Posted by: Roger | Sunday, February 18, 2018 at 01:02 PM
Richard, if you are self-employed (a contractor on jobs), keep track and calculate the miles you can claim on Schedule C. However, if you are a company employee who typically writes off and used to write off business miles as an unreimbursed employee expense on Schedule A, you're out of luck as this deduction won't be on that form from 2018 through 2025, when the new tax laws are set to expire. Kay
Posted by: Kay Bell | Friday, February 16, 2018 at 08:38 PM
I am a union electrician. My question is will I still be able to write off my travel expenses and mileage for looking for work and for working away from home? For the tax year 2018
Posted by: Richard | Friday, February 16, 2018 at 04:55 PM
Amber, as a self-employed independent contractor you can still claim your business related travel on Schedule C. Meals, too, remain deductible at the 50 percent rate. Entertainment of clients, however, is no longer deductible beginning with the 2018 tax year. Kay
Posted by: Kay Bell | Sunday, February 11, 2018 at 11:20 PM
If I get a 1099 as an independent contractor, not and employee, can I still claim my mileage, also how do the new tax laws effect business related lunches I hold with potential recruits, or events where I feed clients or other independent contractors that I have recruited etc?

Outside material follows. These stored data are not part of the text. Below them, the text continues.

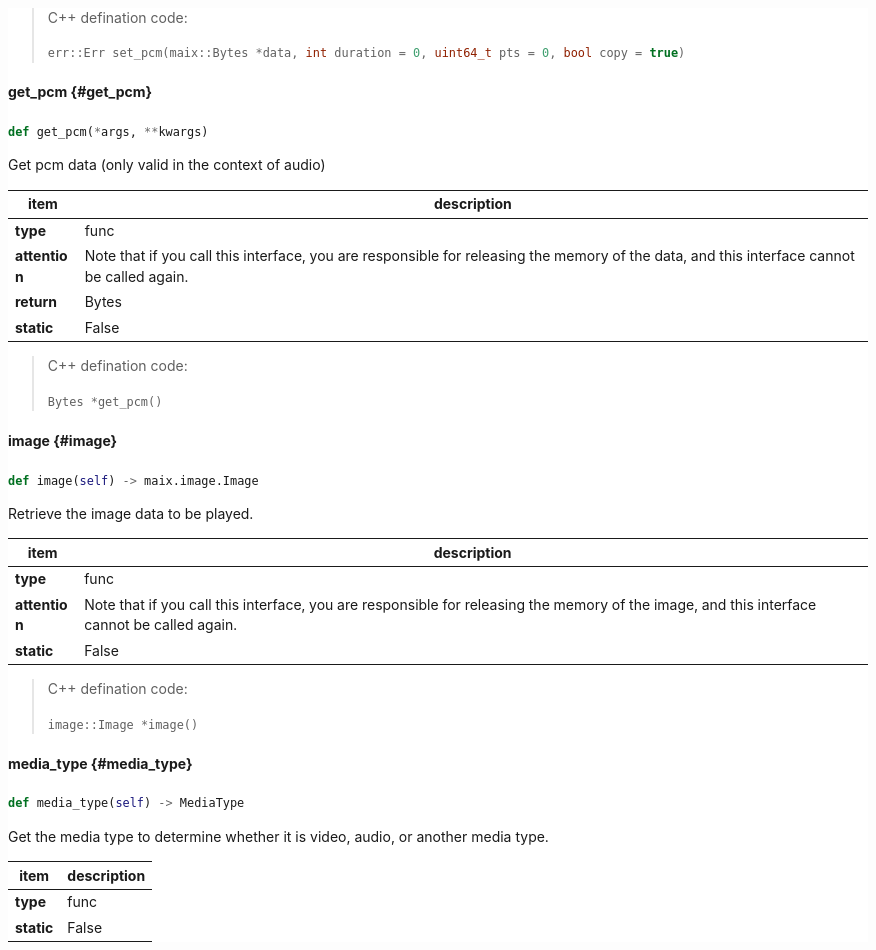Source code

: > C++ defination code:
> ```cpp
> err::Err set_pcm(maix::Bytes *data, int duration = 0, uint64_t pts = 0, bool copy = true)
> ```
#### get\_pcm {#get\_pcm}

```python
def get_pcm(*args, **kwargs)
```
Get pcm data (only valid in the context of audio)

| item | description |
| --- | --- |
| **type** | func |
| **attention** | Note that if you call this interface, you are responsible for releasing the memory of the data, and this interface cannot be called again. |
| **return** | Bytes |
| **static** | False |

> C++ defination code:
> ```cpp
> Bytes *get_pcm()
> ```
#### image {#image}

```python
def image(self) -> maix.image.Image
```
Retrieve the image data to be played.

| item | description |
| --- | --- |
| **type** | func |
| **attention** | Note that if you call this interface, you are responsible for releasing the memory of the image, and this interface cannot be called again. |
| **static** | False |

> C++ defination code:
> ```cpp
> image::Image *image()
> ```
#### media\_type {#media\_type}

```python
def media_type(self) -> MediaType
```
Get the media type to determine whether it is video, audio, or another media type.

| item | description |
| --- | --- |
| **type** | func |
| **static** | False |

Posted by: Amber Juslen | Sunday, February 11, 2018 at 06:12 AM
Diane, As a statutory employee, your employer will treat you as an employee for Social Security and Medicare tax withholding purposes. However, you'll report your income (and pay the tax on it since it isn't withheld, just the SS/Medicare taxes; remember to file estimated taxes!) and allowable expenses on Schedule C (or Schedule C-EZ) that you'll file with your personal federal Form 1040. Your statutory employee status means that you aren't liable for self-employment tax that usually is filed with Schedule C by regular contractors. But like all contractors, you'll claim all your unreimbursed work expenses, including your allowable travel costs, on Schedule C. Tax software or a tax pro can help if you added questions. Thanks for reading! Kay
Posted by: Kay Bell | Saturday, February 10, 2018 at 05:01 PM
Independent adjusters being paid on W-2 as “statutory employee”... will I still be able to deduct my expenses that are unreimbursed expenses such as hotel, meals, gas, licensing, continuing education, software, tools, etc.? As I understand the reform a regular W-2 employee will be loosing the deductions of unreimbursed travel expenses in 2018, but I’m uncertain about the “statutory” employee. New to this field in 2017 and confused over allowable deductions moving forward to 2018. Thank you in advance for your response and help in clarity on this subject.